TASK DESCRIPTION: Return each line from the entries below that contains the string "label", keeping every such line as is. Treat the match as case-sensitive.

MATERIAL SUPPLIED:
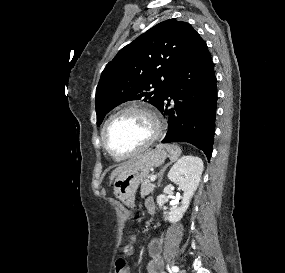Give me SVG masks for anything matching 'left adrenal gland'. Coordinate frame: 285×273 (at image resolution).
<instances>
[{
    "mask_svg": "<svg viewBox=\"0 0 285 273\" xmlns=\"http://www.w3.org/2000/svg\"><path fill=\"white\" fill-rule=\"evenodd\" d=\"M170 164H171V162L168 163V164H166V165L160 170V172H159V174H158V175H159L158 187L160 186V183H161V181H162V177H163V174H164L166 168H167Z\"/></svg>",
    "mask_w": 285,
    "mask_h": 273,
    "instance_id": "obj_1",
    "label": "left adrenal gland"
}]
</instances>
--
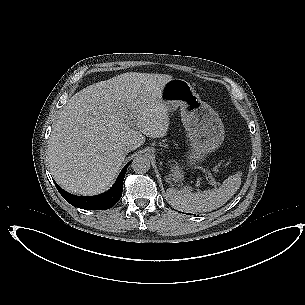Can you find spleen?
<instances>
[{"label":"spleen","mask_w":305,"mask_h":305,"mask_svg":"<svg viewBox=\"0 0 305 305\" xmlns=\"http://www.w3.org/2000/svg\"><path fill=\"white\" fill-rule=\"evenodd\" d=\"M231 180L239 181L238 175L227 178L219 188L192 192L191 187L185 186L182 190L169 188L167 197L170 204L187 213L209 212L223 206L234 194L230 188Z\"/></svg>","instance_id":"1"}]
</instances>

REPLY TO THE TASK:
    "label": "left adrenal gland"
[{"label":"spleen","mask_w":305,"mask_h":305,"mask_svg":"<svg viewBox=\"0 0 305 305\" xmlns=\"http://www.w3.org/2000/svg\"><path fill=\"white\" fill-rule=\"evenodd\" d=\"M231 180L239 181L238 175L227 178L219 188L192 192L191 187L185 186L182 190L169 188L167 197L170 204L187 213L209 212L223 206L234 194L230 188Z\"/></svg>","instance_id":"1"}]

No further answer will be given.